- Passage shown:
===============

As part of Turkey's objective to play a neutral role in the region, the country tries to be on speaking terms with both Israel and Hamas. From time to time, Israel has suggested Turkey to support Hamas, while in other cases it has opposed the support.

Under the conservative leader Recep Tayyip Erdoğan, Turkey has become a stalwart supporter of the Palestinian militant group Hamas, which rules the Gaza Strip.

Unlike Israel, Turkey has never listed Hamas as a terrorist organisation. In 2010, Prime Minister Recep Tayyip Erdoğan described Hamas as "resistance fighters who are struggling to defend their land". Israel later said that in the same way it condemned the PKK and listed it as a terrorist organization, it expected Turkey to do the same for Hamas. Turkey hosts senior Hamas officials, including Saleh al-Arouri. Hamas head Ismail Haniyeh and former chief Khaled Mashal visit Turkey often.

===============

- Given data:
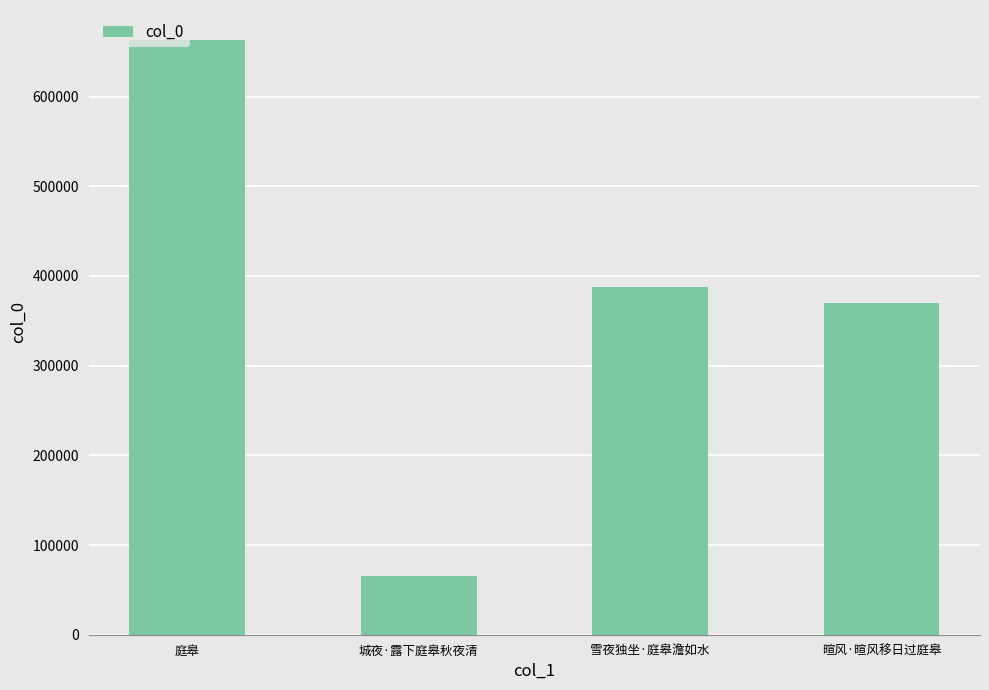

The value at 城夜·露下庭皋秋夜清 is 65237. True or false?

True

===============

- List of tasks:
a - Summarize the passage on Turkey and Hamas in two sentences.
b - Answer these questions using the passage on Turkey and Hamas:
(i) In what year did Erdoğan call Hamas "resistance fighters who are struggling to defend their land"?
(ii) Which territory does Hamas rule?
(iii) Which two Hamas figures are said to visit Turkey often?
c - Carry on the passage on Turkey and Hamas from the point where it stops.
The listing is separate material unrelated to the passage on Turkey and Hamas.

- Answers per task:
a - Under Recep Tayyip Erdoğan, Turkey has become a stalwart supporter of Hamas, the Palestinian militant group that rules the Gaza Strip, even as it tries to stay on speaking terms with both Israel and Hamas. Unlike Israel, Turkey has never listed Hamas as a terrorist organization, and it hosts senior Hamas officials such as Saleh al-Arouri.

b -
(i) 2010
(ii) The Gaza Strip
(iii) Ismail Haniyeh and Khaled Mashal

c -
According to Israel's Shin Bet, Hamas has established a command post in Turkey which it uses to recruit operatives and oversee operations in the Middle East. Hamas' Turkey branch reportedly takes decisions without taking into account the movement as a whole and without involving the Hamas leadership. Hamas has reportedly planned attacks against Israel from Turkey, including the abduction and killing of three Israeli teenagers in 2014. In 2020 Israeli diplomats charged Turkey with furnishing passports and identity cards to Hamas members in Istanbul.

The Turkish government met with Hamas leaders in February 2006, after the organization's victory in the Palestinian elections.

== Israel suggesting to Turkey to support Hamas ==
Upon a visit to Israel from Turkish Prime Minister Mesut Yilmaz and Turkish lawmaker Feyzi İşbaşaran in 1998, it was revealed that Netanyahu suggested Turkey to support Hamas. Netanyahu said "Hamas also has bank accounts for aid in banks, we help them too, you [Turkey] can help too."

==Gaza war==
Following the 2023 Hamas attack on Israel on southern Israel on 7 October 2023, and the outbreak of the Gaza war, President Erdoğan lauded Hamas as "a liberation group, 'mujahideen' waging a battle to protect its lands and people." Erdoğan cancelled a planned visit to Israel.

A day of national mourning was observed by Turkey on 2 August 2024, after the assassination of Ismail Haniyeh, with Turkish flags being flown at half-mast.

In December 2025, Ibrahim Kalın, the head of Turkey's intelligence, met with a Hamas delegation in Istanbul to talk about the Gaza ceasefire agreement. The two parties discussions included the requirements for advancing to the next phase of the Gaza Peace Plan and how to tackle the current challenges.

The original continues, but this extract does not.